Melalui pameran lukisan minyak dan kerajinan tangan pengungsi LGBT, banyak orang mengetahui keberadaan pengungsi LGBT untuk pertama kalinya. Banyak orang percaya bahwa di Jepang, seseorang tidak akan ditangkap karena menjadi gay, sehingga mereka tidak dapat memahami mengapa mereka bisa ditangkap di Uganda. Saya sangat merasa perlu untuk menjelaskan proses perkembangan UU Anti-LGBT yang semakin ketat. Karena hukum dapat mengubah emosi seseorang, dan masyarakat akan menggunakan kekerasan terhadap LGBT karena faktor hukum. Ini adalah poin utama yang ingin saya sampaikan kepada pengunjung.

Selama pameran, kami menerima tanggapan positif dari komunitas LGBT Jepang. Masyarakat paham bahwa sistem hukum yang buruk dapat membuat orang menjadi kasar dan cenderung kejam. Pengunjung yang melihat pameran mulai berpikir bahwa Jepang membutuhkan undang-undang yang mengakui pernikahan sesama jenis.

 

Keterangan foto: Berbagi pengalaman nyata LGBT di Konferensi Pembangunan Afrika Tokyo (TICAD)
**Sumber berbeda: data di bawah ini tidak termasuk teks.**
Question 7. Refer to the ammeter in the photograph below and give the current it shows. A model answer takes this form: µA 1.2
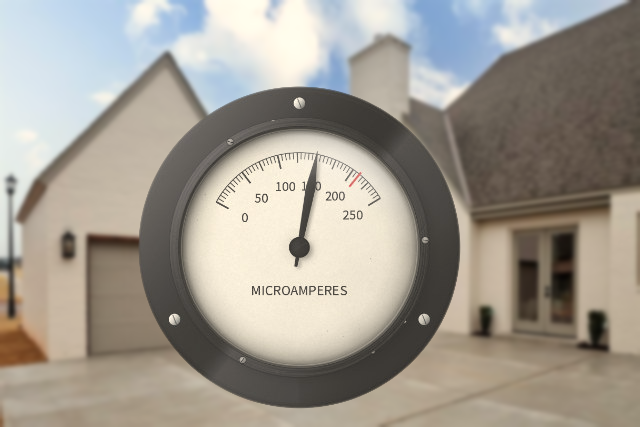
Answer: µA 150
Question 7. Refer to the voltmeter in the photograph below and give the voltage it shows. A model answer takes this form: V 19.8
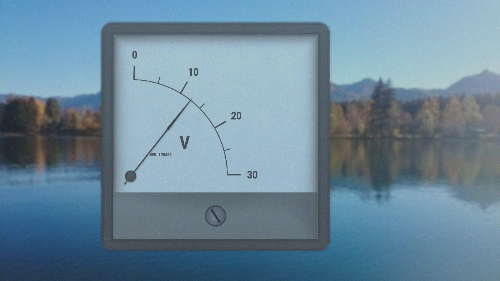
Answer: V 12.5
Keterangan foto: Berbagi pengalaman nyata LGBT di Konferensi Pembangunan Afrika Tokyo (TICAD)

Melalui kegiatan membantu pengungsi LGBT, kami telah menjalin hubungan baik dengan kelompok pro-LGBT lainnya di Jepang, termasuk kelompok pengelola tempat penampungan LGBT di Jepang, penyelenggara Tokyo Rainbow Pride Festival, Pride House Tokyo, dan kelompok Kristen LGBT. Mereka memberi kami kesempatan untuk menyelenggarakan pameran. Terkadang pengungsi LGBT diperbolehkan bergabung dengan kelompok LGBT di Jepang agar mereka tidak lagi merasa sendirian. Generasi muda LGBT yang ditolak oleh keluarganya juga mempunyai kesempatan untuk membangun keluarga pelangi mereka sendiri.